US court dismisses Blackwater case

Judge rules prosecutors broke rules in case against guards accused of killing 14 Iraqis.

    The September 2007 shooting in Baghdad left 14 unarmed Iraqi civilians dead [AFP file]

    The Iraqi government wanted the guards to stand trial in Iraq and officials there said they would closely watch how the US judicial system handled the case.

    Dean Boyd, a spokesman for the US justice department, said the department was "obviously disappointed by the decision".
     
    Prosecutors can appeal the 90-page ruling and Boyd said the department was "still in the process of reviewing the opinion and considering our options".

    Al Jazeera's Rosalin Jordan explained that the judge did say that the case can be brought back to court without prejudice but it was going to be difficult for the justice department to build the case from scratch without using the defendants' statements.

    Contract extended

    Blackwater Worldwide, which had been hired to guard US diplomats in Iraq at the time, has since changed its management and name to Xe Services.

    "It really invigorates your belief in our court system"

    Bill Coffield, 
    Evan Liberty's lawyer

    Despite a string of investigations following the deadly shooting and in spite of an Iraqi government ban on the company, the US state department extended a contract with a subsidiary of the firm in September to continue providing security to US diplomats in the country.

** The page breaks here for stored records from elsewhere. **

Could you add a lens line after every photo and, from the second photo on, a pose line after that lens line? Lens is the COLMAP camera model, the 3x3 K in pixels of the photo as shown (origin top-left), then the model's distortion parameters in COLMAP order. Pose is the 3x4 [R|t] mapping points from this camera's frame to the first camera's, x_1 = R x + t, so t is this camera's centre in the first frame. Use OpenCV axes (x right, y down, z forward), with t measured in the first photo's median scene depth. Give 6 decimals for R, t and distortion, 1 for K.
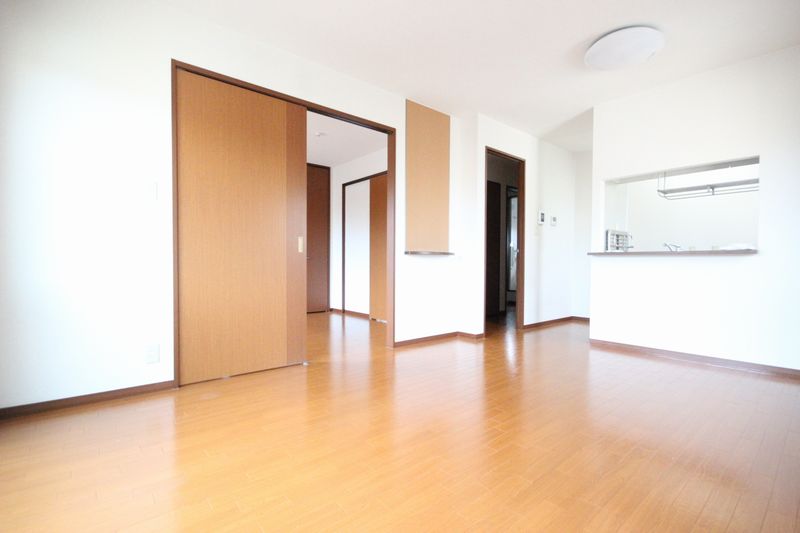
lens RADIAL K [[373.3, 0, 400.0], [0, 373.3, 266.5], [0, 0, 1]] dist [-0.000057, -0.000038]
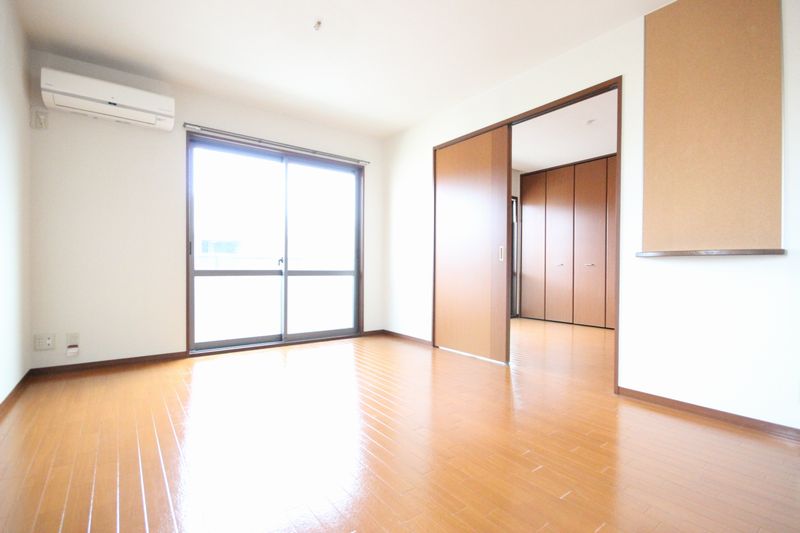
lens RADIAL K [[373.3, 0, 400.0], [0, 373.3, 266.5], [0, 0, 1]] dist [-0.000057, -0.000038]
pose [[-0.072047, -0.006959, -0.997377, 0.706231], [-0.014771, 0.999873, -0.005910, -0.007471], [0.997292, 0.014307, -0.072141, 0.652862]]
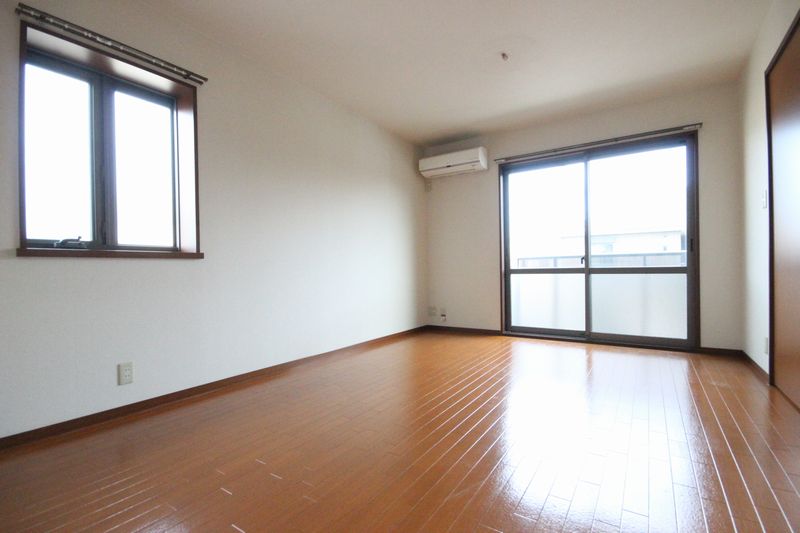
lens RADIAL K [[373.3, 0, 400.0], [0, 373.3, 266.5], [0, 0, 1]] dist [-0.000057, -0.000038]
pose [[-0.965047, 0.010702, -0.261857, 0.455537], [0.011728, 0.999928, -0.002355, -0.006479], [0.261813, -0.005343, -0.965104, 1.169104]]
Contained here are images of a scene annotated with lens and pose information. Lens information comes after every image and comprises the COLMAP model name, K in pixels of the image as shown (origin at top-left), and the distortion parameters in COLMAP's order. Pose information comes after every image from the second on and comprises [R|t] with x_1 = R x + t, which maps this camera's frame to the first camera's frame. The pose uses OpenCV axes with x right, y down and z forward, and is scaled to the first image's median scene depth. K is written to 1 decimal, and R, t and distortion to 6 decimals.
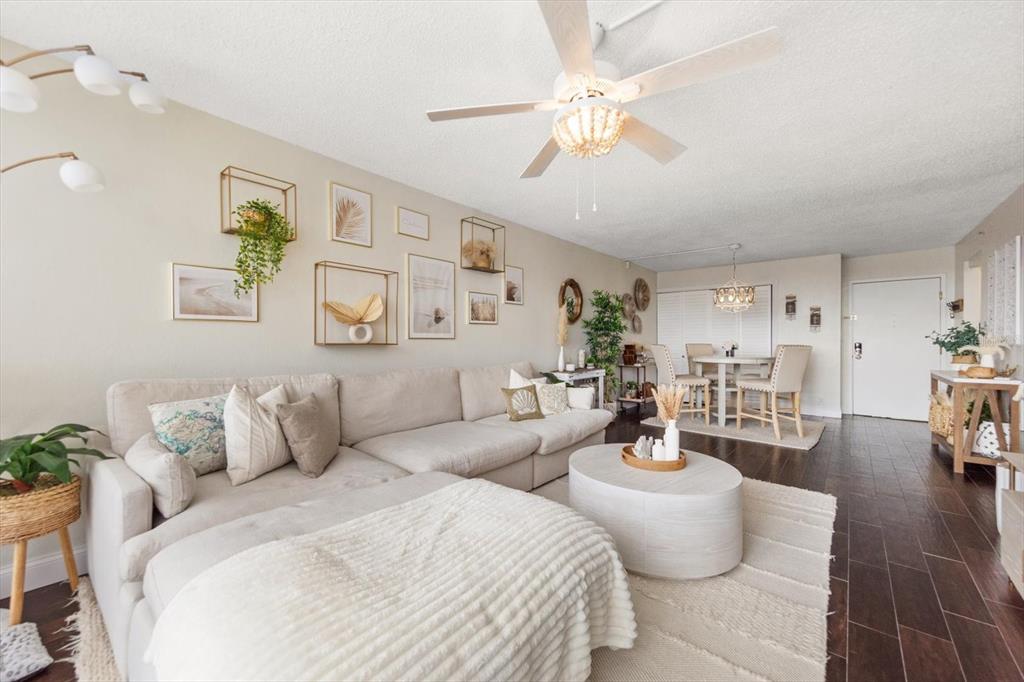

    The five guards, Donald Ball, Dustin Heard, Evan Liberty, Nick Slatten and Paul Slough, all formerly in the US military, had been charged with manslaughter and weapons charges, which carried mandatory 30-year prison terms.

    Defence lawyers said the guards were thrilled by the ruling after more than two years of scrutiny.

    "It's tremendously gratifying to see the court allow us to celebrate the New Year the way it has," said lawyer Bill Coffield, who represents Liberty.

    The five Blackwater guards accused in the shooting were all formerly in the US military
    "It really invigorates your belief in our court system."

    Ball's lawyer, Steven McCool, said "it feels like the weight of the world has been lifted off" his client's shoulders".

    "Here's a guy that's a decorated war hero who we maintain should never have been charged in the first place," he added.

    Urbina's ruling does not say whether the shooting was proper, only that the government improperly used evidence to build the case.

    After the shooting, the US state department had ordered the guards to explain what happened.

    Investigators promised the men that their statements were to be used only for the internal inquiry and would not be used in a criminal case.

    Such limited immunity deals are common in police departments so officers involved in shootings cannot hold up internal investigations by refusing to co-operate.

    The deal meant that prosecutors had to build their case without using those statements, something Urbina said the justice department failed to do.

    Prosecutors read those statements, reviewed them in the investigation and used them to get search warrants, Urbina said.

    It was unclear what Thursday's ruling means for a sixth Blackwater guard, Jeremy Ridgeway, who had pleaded guilty to killing one Iraqi and wounding another.